Alles begann mit Beschwerden über Hygienemängel und fragwürdige Behandlungsmethoden in der Praxis des damals 66-jährigen Frauenarztes im Stadtbezirk Moosach, im Nordwesten von München. Als Kontrolleure der Regierung von Oberbayern am 20. September 2012 die Praxis inspizierten, stießen sie völlig unerwartet auf eine gewaltige Waffensammlung.

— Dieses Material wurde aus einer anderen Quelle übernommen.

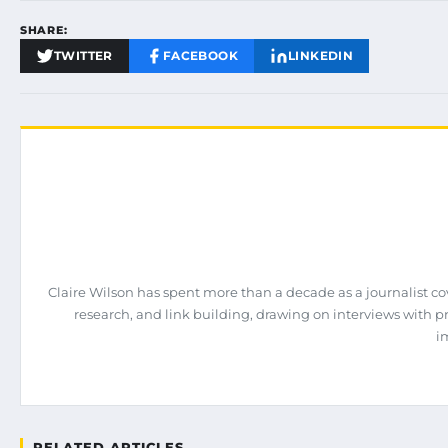
SHARE:
TWITTER
FACEBOOK
LINKEDIN
Claire Wilson has spent more than a decade as a journalist co
research, and link building, drawing on interviews with 
i
RELATED ARTICLES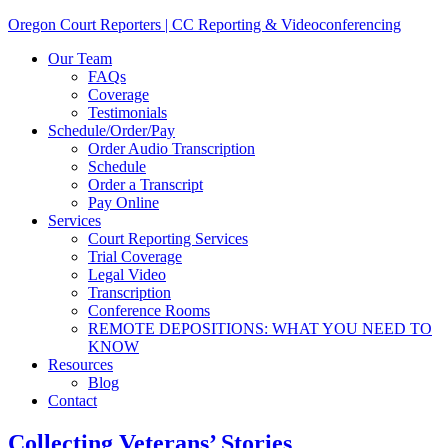
Oregon Court Reporters | CC Reporting & Videoconferencing
Our Team
FAQs
Coverage
Testimonials
Schedule/Order/Pay
Order Audio Transcription
Schedule
Order a Transcript
Pay Online
Services
Court Reporting Services
Trial Coverage
Legal Video
Transcription
Conference Rooms
REMOTE DEPOSITIONS: WHAT YOU NEED TO
KNOW
Resources
Blog
Contact
Collecting Veterans’ Stories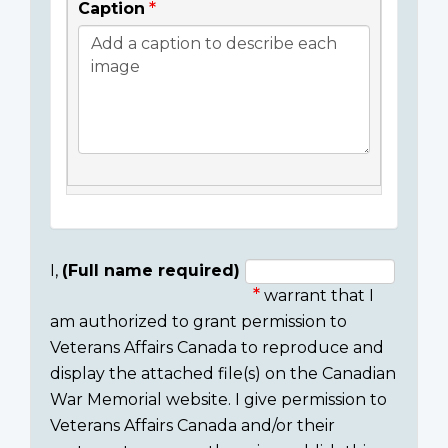
Caption
I,
(Full name required)
warrant that I
Consent
am authorized to grant permission to
section
Veterans Affairs Canada to reproduce and
display the attached file(s) on the Canadian
War Memorial website. I give permission to
Veterans Affairs Canada and/or their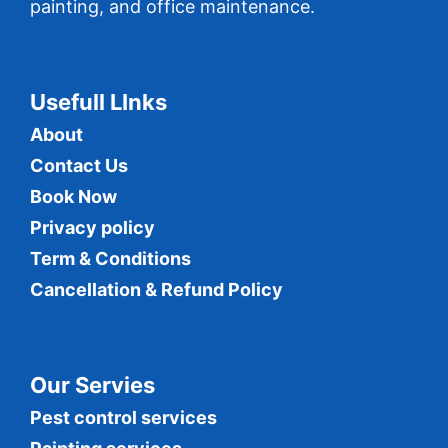
painting, and office maintenance.
Usefull LInks
About
Contact Us
Book Now
Privacy policy
Term & Conditions
Cancellation & Refund Policy
Our Servies
Pest control services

Die Entdeckung war nur der Anfang. Wenige Tage später, am 24. September, erschien der Arzt mit seinem Anwalt bei der Polizei und gestand ein weiteres Versteck: „In einem geheimen Keller hatte er seine besonderen Lieblinge versteckt. Drei Schränke, in denen normalerweise medizinisches Zubehör, Artzney oder Bürobedarf lagern, hatte er mit 300 Waffen voll gestopft".


Arsenal

Das Ausmaß der Sammlung war beinahe absurd:
• Über 700 Waffen samt Munition
• Darunter Maschinenpistolen, Maschinengewehre, Gewehre, Pistolen und Revolver
• Raritäten wie eine verkürzte MP vom Typ Uzi, speziell für den israelischen Geheimdienst Mossad angefertigt
• Eine Kalaschnikov Modell AK–47, ein US-Sturmgewehr vom Typ M16 und weitere Kriegswaffen
• Ein Gehstock, mit dem man schießen kann

Der Mediziner besaß legale Genehmigungen für 259 Waffen, hortete jedoch mehr als doppelt so viele. Vier Alarmanlagen sicherten seine Sammlung. Die Verstecke waren ausgeklügelt: Im Praxiskeller, hinter einer Holzverkleidung im Dachboden seines Hauses und in einem unterirdischen Bunker, den er in den 1980er Jahren „für den Fall eines Atomkrieges" gebaut hatte.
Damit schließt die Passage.